For shipper organizations looking to cut costs, 3PLs apparently are delivering the goods: Shippers surveyed reported overall logistics costs fell 18 percent, inventory costs dropped 8 percent and fixed asset costs declined 26 percent, with shippers reporting higher rates of savings through their 3PL relationships.
Perhaps most revealing in terms of the positive outlook for 3PLs, and one of the factors behind several current “buy” recommendations on 3PLs’ shares by Stifel Nicolaus (including Truckload Services, Ryder System, UTi Worldwide, Hub Group and Echo Global Logistics), is that shippers seem to be acknowledging their own limitations.

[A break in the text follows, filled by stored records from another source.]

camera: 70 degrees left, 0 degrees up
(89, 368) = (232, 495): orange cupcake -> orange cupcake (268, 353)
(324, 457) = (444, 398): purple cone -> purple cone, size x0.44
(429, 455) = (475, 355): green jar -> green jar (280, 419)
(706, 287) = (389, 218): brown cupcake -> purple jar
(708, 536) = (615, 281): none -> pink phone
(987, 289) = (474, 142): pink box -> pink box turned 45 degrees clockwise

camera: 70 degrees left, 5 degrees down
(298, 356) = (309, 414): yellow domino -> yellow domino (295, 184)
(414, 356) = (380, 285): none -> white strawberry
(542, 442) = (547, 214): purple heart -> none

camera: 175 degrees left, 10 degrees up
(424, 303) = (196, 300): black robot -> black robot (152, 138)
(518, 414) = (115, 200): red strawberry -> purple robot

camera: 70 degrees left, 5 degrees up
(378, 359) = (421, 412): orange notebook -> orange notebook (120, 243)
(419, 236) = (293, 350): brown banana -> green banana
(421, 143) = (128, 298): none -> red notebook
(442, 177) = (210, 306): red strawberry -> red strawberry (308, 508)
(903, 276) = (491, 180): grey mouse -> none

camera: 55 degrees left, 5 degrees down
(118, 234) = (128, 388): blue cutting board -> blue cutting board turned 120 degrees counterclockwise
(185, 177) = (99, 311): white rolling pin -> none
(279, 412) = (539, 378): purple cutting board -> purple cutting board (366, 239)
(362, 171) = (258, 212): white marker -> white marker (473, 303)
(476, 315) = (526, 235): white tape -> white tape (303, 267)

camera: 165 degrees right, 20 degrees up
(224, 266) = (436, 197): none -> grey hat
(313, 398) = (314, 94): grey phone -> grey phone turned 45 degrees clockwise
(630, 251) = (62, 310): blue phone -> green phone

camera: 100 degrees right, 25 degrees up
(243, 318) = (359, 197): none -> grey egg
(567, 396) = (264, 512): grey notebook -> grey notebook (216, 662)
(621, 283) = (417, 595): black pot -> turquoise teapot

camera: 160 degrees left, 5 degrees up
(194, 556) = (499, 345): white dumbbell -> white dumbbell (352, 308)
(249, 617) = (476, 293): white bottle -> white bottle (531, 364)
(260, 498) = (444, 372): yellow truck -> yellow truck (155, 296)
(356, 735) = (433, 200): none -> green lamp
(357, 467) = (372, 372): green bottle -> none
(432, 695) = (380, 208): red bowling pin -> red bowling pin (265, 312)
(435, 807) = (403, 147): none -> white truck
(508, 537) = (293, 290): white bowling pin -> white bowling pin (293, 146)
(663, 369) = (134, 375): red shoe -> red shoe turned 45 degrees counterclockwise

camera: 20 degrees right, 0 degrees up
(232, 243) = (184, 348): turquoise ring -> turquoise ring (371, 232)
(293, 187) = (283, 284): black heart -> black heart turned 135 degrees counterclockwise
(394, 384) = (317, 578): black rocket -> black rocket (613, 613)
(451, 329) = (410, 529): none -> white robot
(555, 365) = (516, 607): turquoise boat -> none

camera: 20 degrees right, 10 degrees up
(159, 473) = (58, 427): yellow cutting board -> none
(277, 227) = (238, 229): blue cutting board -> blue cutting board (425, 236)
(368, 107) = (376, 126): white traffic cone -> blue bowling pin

The survey, conducted for 17 years, reveals a significant drop in the number of shippers who consider logistics to be a core competency. In the 2006, 2007 and 2008 surveys, 38 percent, 37 percent and 45 percent of shippers responded affirmatively to the statement, “Logistics is a core competency at our firm.” This year the number was just 15 percent.
Expanding on that theme, respondents are able to check any of eight boxes indicating reasons for not using a 3PL, including, “Cost reductions would not be experienced,” “Service level commitments would not be realized,” and “We have more logistics expertise than most 3PL providers.” But over time, Langley said, the number of boxes checked has “seriously declined.” As time passes, he said, “shippers express fewer reasons why they choose not to outsource.”
This development coincides with another trend identified by the survey: a huge increase in costs associated with natural disasters and other forms of disruption such as systems outages, cyber attacks, energy scarcity and civil unrest. The economic cost of disruptions soared from $62 billion in 2009 to $350 billion in 2011. There would seem to be a connection between growing disruption and the need for 3PL relationships to help manage through them.
At the same time, the survey revealed that shippers choose to outsource certain functions much more frequently than others. The more operational and repetitive function — such as international transportation, domestic transportation, warehousing, forwarding and customs brokerage — are those that are more frequently outsourced. But, Langley said, “Shippers tend to be less likely to outsource activities that they consider to be strategic in nature, regard IT, and — maybe most important of all — those activities that directly impact or relate to the customers.” Such strategic functions less likely to be outsourced include order management and fulfillment, information technology, inventory management and service parts logistics.